* [How to complete this task] The entries are to be reproduced verbatim, and their pictures left out.

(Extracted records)
========================

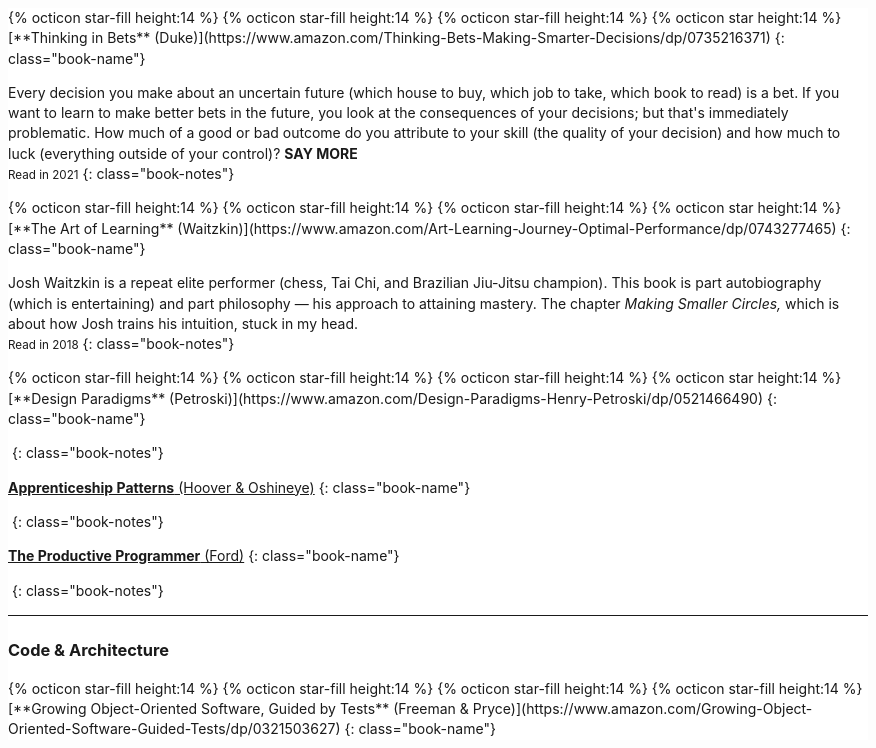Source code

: <div class="book-rating book-rating-3">{% octicon star-fill height:14 %} {% octicon star-fill height:14 %} {% octicon star-fill height:14 %} {% octicon star height:14 %}</div>
[**Thinking in Bets** (Duke)](https://www.amazon.com/Thinking-Bets-Making-Smarter-Decisions/dp/0735216371)
{: class="book-name"}

Every decision you make about an uncertain future (which house to buy,
which job to take, which book to read) is a bet. If you want to learn
to make better bets in the future, you look at the consequences
of your decisions; but that's immediately problematic. How much of a
good or bad outcome do you attribute to your skill (the quality of your
decision) and how much to luck (everything outside of your control)?
**SAY MORE**
<br><small>Read in 2021</small>
{: class="book-notes"}

<div class="book-rating book-rating-3">{% octicon star-fill height:14 %} {% octicon star-fill height:14 %} {% octicon star-fill height:14 %} {% octicon star height:14 %}</div>
[**The Art of Learning** (Waitzkin)](https://www.amazon.com/Art-Learning-Journey-Optimal-Performance/dp/0743277465)
{: class="book-name"}

Josh Waitzkin is a repeat elite performer (chess, Tai Chi, and
Brazilian Jiu-Jitsu champion). This book is part autobiography
(which is entertaining) and part philosophy — his approach to
attaining mastery. The chapter _Making Smaller Circles,_ which is
about how Josh trains his intuition, stuck in my head.
<br><small>Read in 2018</small>
{: class="book-notes"}

<div class="book-rating book-rating-3">{% octicon star-fill height:14 %} {% octicon star-fill height:14 %} {% octicon star-fill height:14 %} {% octicon star height:14 %}</div>
[**Design Paradigms** (Petroski)](https://www.amazon.com/Design-Paradigms-Henry-Petroski/dp/0521466490)
{: class="book-name"}

&nbsp;{: class="book-notes"}

[**Apprenticeship Patterns** (Hoover & Oshineye)](https://www.amazon.com/Apprenticeship-Patterns-Guidance-Aspiring-Craftsman/dp/0596518382)
{: class="book-name"}

&nbsp;{: class="book-notes"}

[**The Productive Programmer** (Ford)](https://www.amazon.com/Productive-Programmer-Theory-Practice-OReilly/dp/0596519788)
{: class="book-name"}

&nbsp;{: class="book-notes"}

* * *
### Code & Architecture
<div class="book-rating book-rating-4">{% octicon star-fill height:14 %} {% octicon star-fill height:14 %} {% octicon star-fill height:14 %} {% octicon star-fill height:14 %}</div>
[**Growing Object-Oriented Software, Guided by Tests** (Freeman & Pryce)](https://www.amazon.com/Growing-Object-Oriented-Software-Guided-Tests/dp/0321503627)
{: class="book-name"}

========================

* [Result]
Source code

: <div class="book-rating book-rating-3">{% octicon star-fill height:14 %} {% octicon star-fill height:14 %} {% octicon star-fill height:14 %} {% octicon star height:14 %}</div>
[**Thinking in Bets** (Duke)](https://www.amazon.com/Thinking-Bets-Making-Smarter-Decisions/dp/0735216371)
{: class="book-name"}

Every decision you make about an uncertain future (which house to buy,
which job to take, which book to read) is a bet. If you want to learn
to make better bets in the future, you look at the consequences
of your decisions; but that's immediately problematic. How much of a
good or bad outcome do you attribute to your skill (the quality of your
decision) and how much to luck (everything outside of your control)?
**SAY MORE**
<br><small>Read in 2021</small>
{: class="book-notes"}

<div class="book-rating book-rating-3">{% octicon star-fill height:14 %} {% octicon star-fill height:14 %} {% octicon star-fill height:14 %} {% octicon star height:14 %}</div>
[**The Art of Learning** (Waitzkin)](https://www.amazon.com/Art-Learning-Journey-Optimal-Performance/dp/0743277465)
{: class="book-name"}

Josh Waitzkin is a repeat elite performer (chess, Tai Chi, and
Brazilian Jiu-Jitsu champion). This book is part autobiography
(which is entertaining) and part philosophy — his approach to
attaining mastery. The chapter _Making Smaller Circles,_ which is
about how Josh trains his intuition, stuck in my head.
<br><small>Read in 2018</small>
{: class="book-notes"}

<div class="book-rating book-rating-3">{% octicon star-fill height:14 %} {% octicon star-fill height:14 %} {% octicon star-fill height:14 %} {% octicon star height:14 %}</div>
[**Design Paradigms** (Petroski)](https://www.amazon.com/Design-Paradigms-Henry-Petroski/dp/0521466490)
{: class="book-name"}

&nbsp;{: class="book-notes"}

[**Apprenticeship Patterns** (Hoover & Oshineye)](https://www.amazon.com/Apprenticeship-Patterns-Guidance-Aspiring-Craftsman/dp/0596518382)
{: class="book-name"}

&nbsp;{: class="book-notes"}

[**The Productive Programmer** (Ford)](https://www.amazon.com/Productive-Programmer-Theory-Practice-OReilly/dp/0596519788)
{: class="book-name"}

&nbsp;{: class="book-notes"}

* * *
### Code & Architecture
<div class="book-rating book-rating-4">{% octicon star-fill height:14 %} {% octicon star-fill height:14 %} {% octicon star-fill height:14 %} {% octicon star-fill height:14 %}</div>
[**Growing Object-Oriented Software, Guided by Tests** (Freeman & Pryce)](https://www.amazon.com/Growing-Object-Oriented-Software-Guided-Tests/dp/0321503627)
{: class="book-name"}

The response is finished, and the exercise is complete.